Sunk Cost Fallacy - Let's talk about bias 3

We continue our review of  biases we all have intrinsecally implemented in our own brains that lead us to make certain decisions, as Rolf Dobelli describes in his bestseller The Art of Thinking Clearly.

Sunk Cost Fallacy - Are you Lean enough?

This really is a very useful bias. I believe if we're honest enough with ourselves it helps us to really do a better job saving unnecessary costs for our company.

Without much introduction, two cases that immediately come to my mind:

  1. You see this huge beautiful implementation arriving testing. Verification passes without any flaw. You then notice: validation fails! This is not really what we wanted. Do you dare to create a bug and vote for throwing away / reworking all that hard and good work? Do you try to bend in and persuade any opposing mind to believe that that's what they wanted? Sometimes this is not the worst choice - sometimes clients just don't know what they want XD
  2. You've convinced everybody you need those automated tests / manual test scripts / test management system - whatever - to improve your testing process and all over quality of your product(s). It becomes a nuissance in time, things change, tempora mutantur. Are you willing to let go, to not hold it back anymore? Throw away what lacks purpose and be really lean.

Wednesday, January 11, 2017

Social Proof - Let's talk about bias 2

We continue our review of  biases we all have intrinsecally implemented in our own brains that lead us to make certain decisions, as Rolf Dobelli describes in his bestseller The Art of Thinking Clearly.

Social Proof

SCRUM planning session. A tester (role) points out that a certain US should include a some test to minimize risk of failure (functional, non-functional, however). The team and the product owner discuss the risk and convince themselves that the test is not necessary. The tester role has given in and will rest in peace.

The social proof makes you believe a decision is right because everybody else seems to believe it's right.
As tester you then have to ask yourself critically: is it their arguments that convince me or is it them being so convinced that does? If it's their arguments you might rest in peace, really. If not, argument against it or forever remain silent.

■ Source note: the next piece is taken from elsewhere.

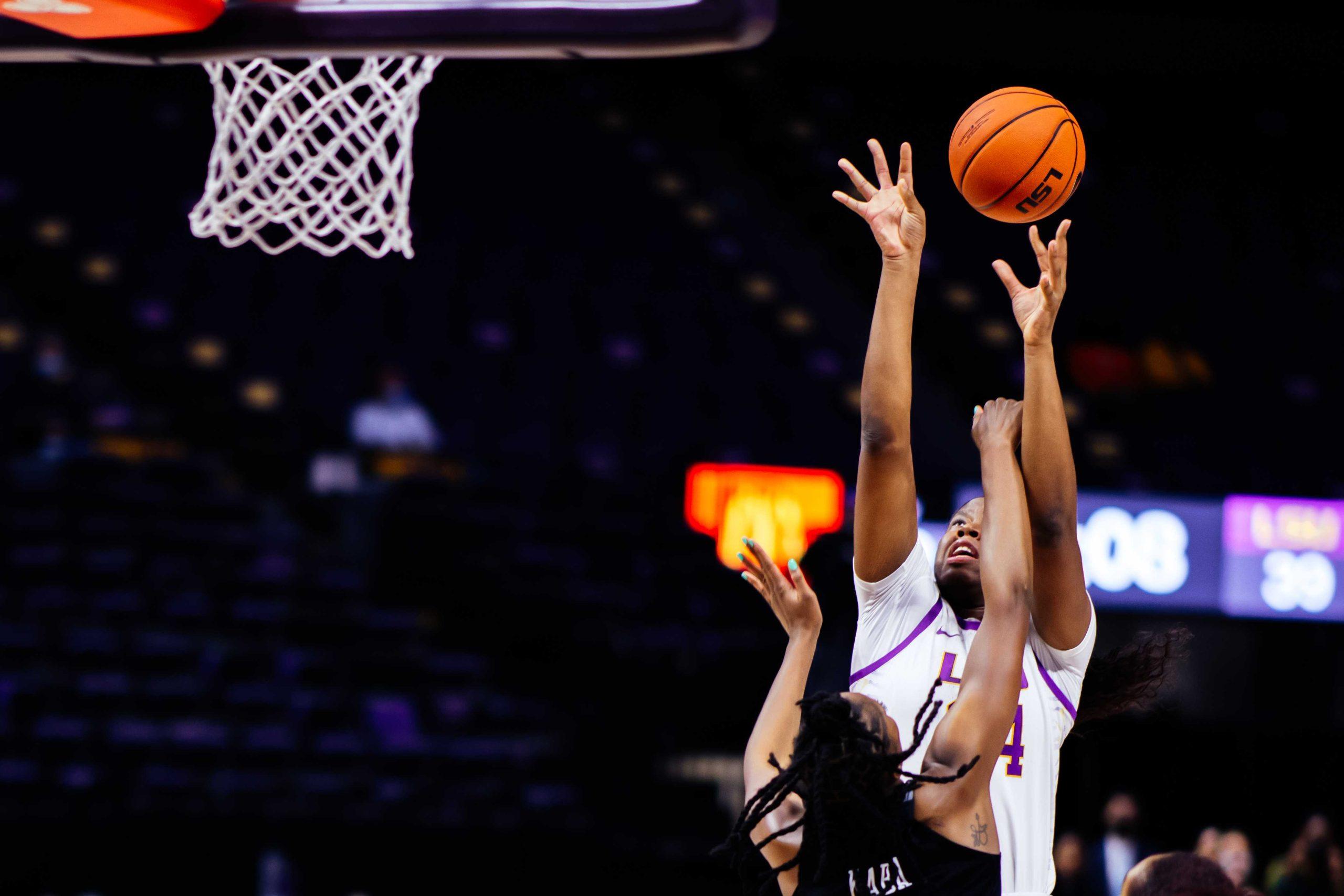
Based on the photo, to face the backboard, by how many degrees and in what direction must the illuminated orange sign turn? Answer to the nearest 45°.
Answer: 0° — it already faces it

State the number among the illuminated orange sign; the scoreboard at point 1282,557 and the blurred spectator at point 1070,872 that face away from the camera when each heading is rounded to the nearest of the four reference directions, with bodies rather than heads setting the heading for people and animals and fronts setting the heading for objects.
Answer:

Survivorship bias - Let's talk about bias 1

You'll probably remember that a tester's profile has one of its main reasons for existence in avoiding author bias.

As QA and testers dive into Agile environments it's hard not to become part of the problem.

Interesting enough, there are well known biases we all have intrinsecally implemented in our own brains that lead us to make certain decisions, as Rolf Dobelli describes in his bestseller The Art of Thinking Clearly.

This post starts a series of checks of those biases with QA specific examples, so any tester or QA role can improve their work. Besides Agile, I like the move forward Quality Assistance because I experience that it works. So anybody in the team should have some advantage by knowing these biases.

Survivorship Bias

You as QA are confronted with developers and business representatives telling you "product X didn't have all of those design patterns, automated tests, branching policies, etc."
They strike you hard. You feel like earth's gonna swallow you. You're in China and only speak Hopi. Shit!

This is not your bias! Let'em check out their bug reports and time (and money - YEEEES, business speaks MO-O-NEY!) spent on fixing them. Speak to them about your customers serving as testers. But we're not facebook, we sell other stuff under different conditions. And if you really can't find none of those arguments to have effect present them the worst case, find examples for companies who failed with much embarrassment or quit your job, right now there are great developers at work!